* [Exercise goal] Please print the entries exactly, omitting each image.
● ● ● ●
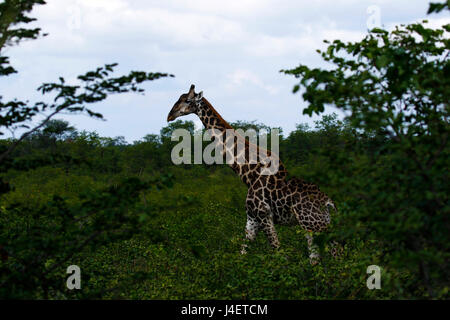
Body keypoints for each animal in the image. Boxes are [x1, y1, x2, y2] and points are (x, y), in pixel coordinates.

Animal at [167, 85, 336, 264]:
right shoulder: (252, 218)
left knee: (327, 253)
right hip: (318, 227)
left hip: (312, 225)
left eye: (187, 100)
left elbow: (278, 250)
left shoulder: (263, 215)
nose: (169, 115)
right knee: (324, 255)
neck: (247, 173)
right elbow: (243, 252)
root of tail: (328, 203)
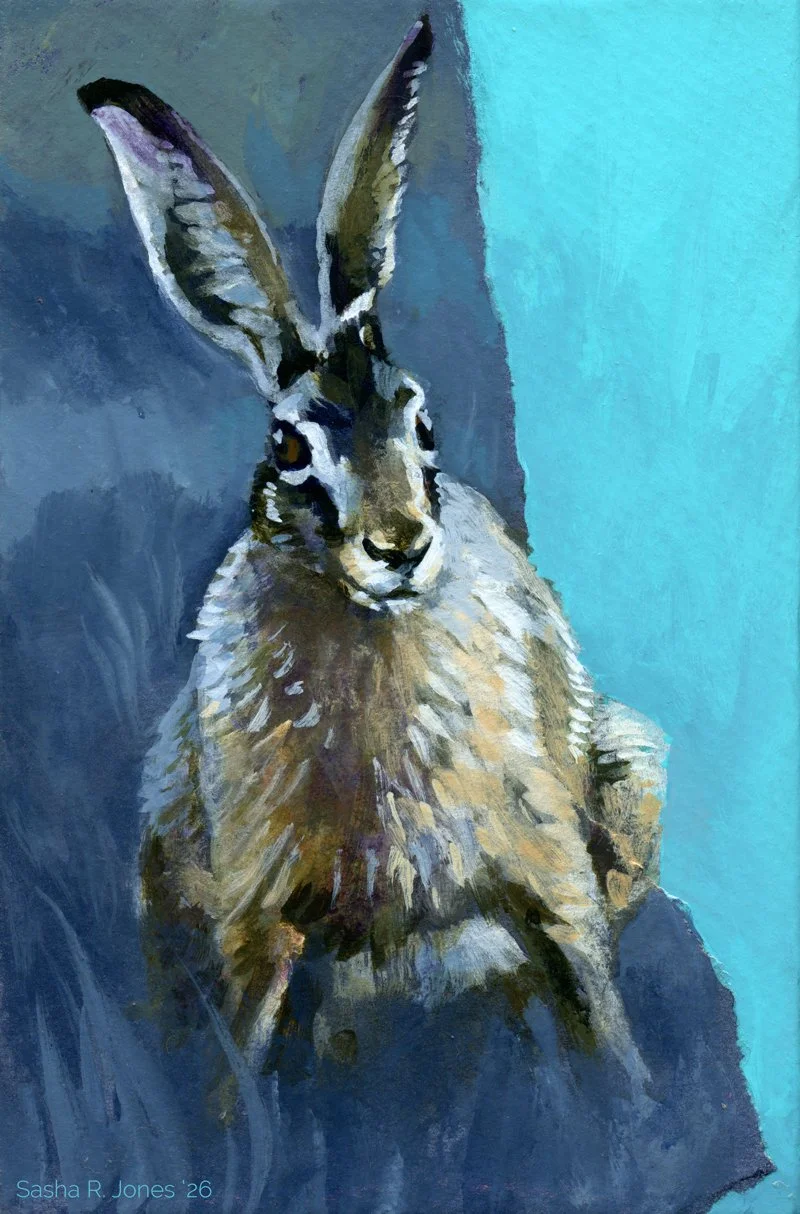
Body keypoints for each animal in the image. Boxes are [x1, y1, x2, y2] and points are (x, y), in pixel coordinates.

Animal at [79, 15, 666, 1103]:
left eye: (422, 423)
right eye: (286, 447)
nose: (399, 544)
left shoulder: (550, 870)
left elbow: (596, 1008)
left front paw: (634, 1103)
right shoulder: (253, 911)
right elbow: (235, 1063)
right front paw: (227, 1124)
● ● ● ●
* [Answer space]
Body keypoints for each animal in the image. Boxes are [x1, y1, x2, y2] and points are (x, y), in pixel coordinates.

Animal at [167, 85, 336, 264]:
right shoulder: (252, 218)
left knee: (327, 253)
right hip: (318, 227)
left hip: (312, 225)
left eye: (187, 100)
left elbow: (278, 250)
left shoulder: (263, 215)
nose: (169, 115)
right knee: (324, 255)
neck: (247, 173)
right elbow: (243, 252)
root of tail: (328, 203)
Body keypoints for each animal in the image. Boxes are [x1, y1, x2, y2] and points are (x, y), in pixel coordinates.

Animal at [79, 15, 666, 1103]:
left eye: (422, 423)
right eye: (286, 447)
nose: (399, 544)
left shoulder: (550, 870)
left elbow: (596, 1008)
left front paw: (634, 1103)
right shoulder: (253, 911)
right elbow: (235, 1063)
right front paw: (227, 1124)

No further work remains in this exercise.